Thursday, January 12, 2006

The Alito Confirmation Hearings

It is ridiculous to engage Mr. Alito (and it was equally ridiculous to engage Chief Justice Roberts) in a game of "gotcha". Senate hearings are not court proceedings. They are not governed by the rules of evidence. There is no "beyond a reasonable doubt" "clear and convincing evidence""preponderance of the evidence" or even an "if it doesn't fit ..." standard. Senators are allowed to draw conclusion, make statements, and cast votes on wild assumptions and narrow prejudices.

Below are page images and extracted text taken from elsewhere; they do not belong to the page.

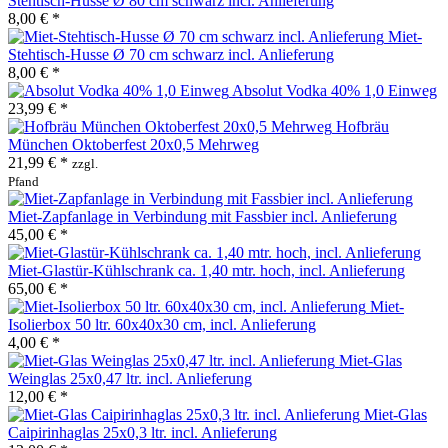
Stehtisch-Husse Ø 80 cm schwarz incl. Anlieferung
8,00 € *
Miet-
Stehtisch-Husse Ø 70 cm schwarz incl. Anlieferung
8,00 € *
Absolut Vodka 40% 1,0 Einweg
23,99 € *
Hofbräu
München Oktoberfest 20x0,5 Mehrweg
21,99 € *
zzgl.
Pfand
Miet-Zapfanlage in Verbindung mit Fassbier incl. Anlieferung
45,00 € *
Miet-Glastür-Kühlschrank ca. 1,40 mtr. hoch, incl. Anlieferung
65,00 € *
Miet-
Isolierbox 50 ltr. 60x40x30 cm, incl. Anlieferung
4,00 € *
Miet-Glas
Weinglas 25x0,47 ltr. incl. Anlieferung
12,00 € *
Miet-Glas
Caipirinhaglas 25x0,3 ltr. incl. Anlieferung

If Judge Alito is vague on his answers regarding "unitary executive power" (whatever that means) or abortion, then the Senator is allowed to assume that Judge Alito's reasoning is in accordance with the President's. After all, why else would the President nominate him? As a matter of fact, given the right-wing's track record of appointing justices who approve of Roe v Wade, it is really the Republicans who ought to be asking Alito the hard questions.

I think my main man (my former Congressman and now my Senator) Charles Schumer is doing a really bad job trying to meet a standard, that he invented, as to whether Alito is "outside the judicial mainstream." Alito worked in the Reagan White House, and has been a Federal Judge in Pennsylvania for 15 years. It doesn't get more mainstream than Judge Alito.

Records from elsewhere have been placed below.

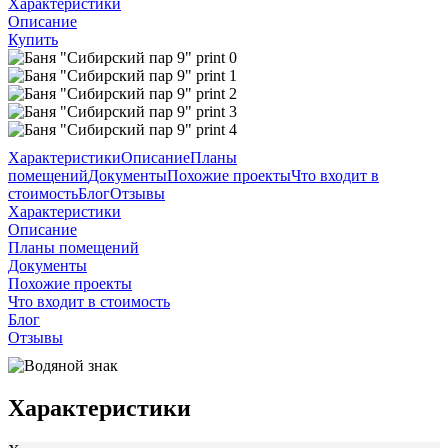
Характеристики
Описание
Купить
Характеристики
Описание
Планы
помещений
Документы
Похожие проекты
Что входит в
стоимость
Блог
Отзывы
Характеристики
Описание
Планы помещений
Документы
Похожие проекты
Что входит в стоимость
Блог
Отзывы
Характеристики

Schumer's job, as a Democrat, is not to prove that Alito is "out of the maintstream".

Schumer's job is to show the country that a "mainstream" Republican judge, any mainstream Republican judge, has an agenda that will lead the country in a horrible direction.
--- No abortion (any nonsense comments regarding "abortion will go back to the states" will be deleted) and no death with dignity will effectively limit opportunities for one half of the population

--- The overturning of the New Deal effectively limiting opportunities for the other half.

--- The Imperial Presidency, gratefully providing employment opportunities in the military for those of us who cannot find jobs

--- The Patriot Act, providing those of us who are hungry with meals (in jail), when we slowly learn that being a Democrat is considered by this President to be the same as being an enemy combattant. (In case any of us escape from the next 2 years alive, I'm looking forward to seeing Rush and the amazing Mr. O'R Factor supporting the Patriot Act on Hilary's behalf.)

I think Joe Biden had the right impulse, although he did a bad job executing it. There is no need to ask Alito any questions. Alito has been at it for about 25 years, as a lawyer and a judge. He's as interesting as a 2 by 4 with a clear varnish. If you don't know the answer to any question you might want to ask Alito, then you haven't done your reading.

A Senator can spend his 30 minutes of time, as Biden did, doing the "advise" part of "advise and consent." Just remember that the only thing less interesting than Sam Alito's life story is Joe Biden's life story.

Next time, the Democrats can make it easier on themselves by voting against having the nominee show up to the hearing at all. Then, with the unusual opportunity of being able to talk to the country when it's actually paying attention, Democrats can have an organized round of presentations -- each Senator focussing on a different issue --- and make the country aware of the Kingdom of Bush that the Roberts/ Alito court will be enabling.

Then, after the Democrats have presented their case, and the Republicans have voted Alito in anyway, the Democrats can go into Congressional election mode (yeah -- these are important issues -- a 9-month election period is not too long) and see what the country thinks of the Democratic viewpoint.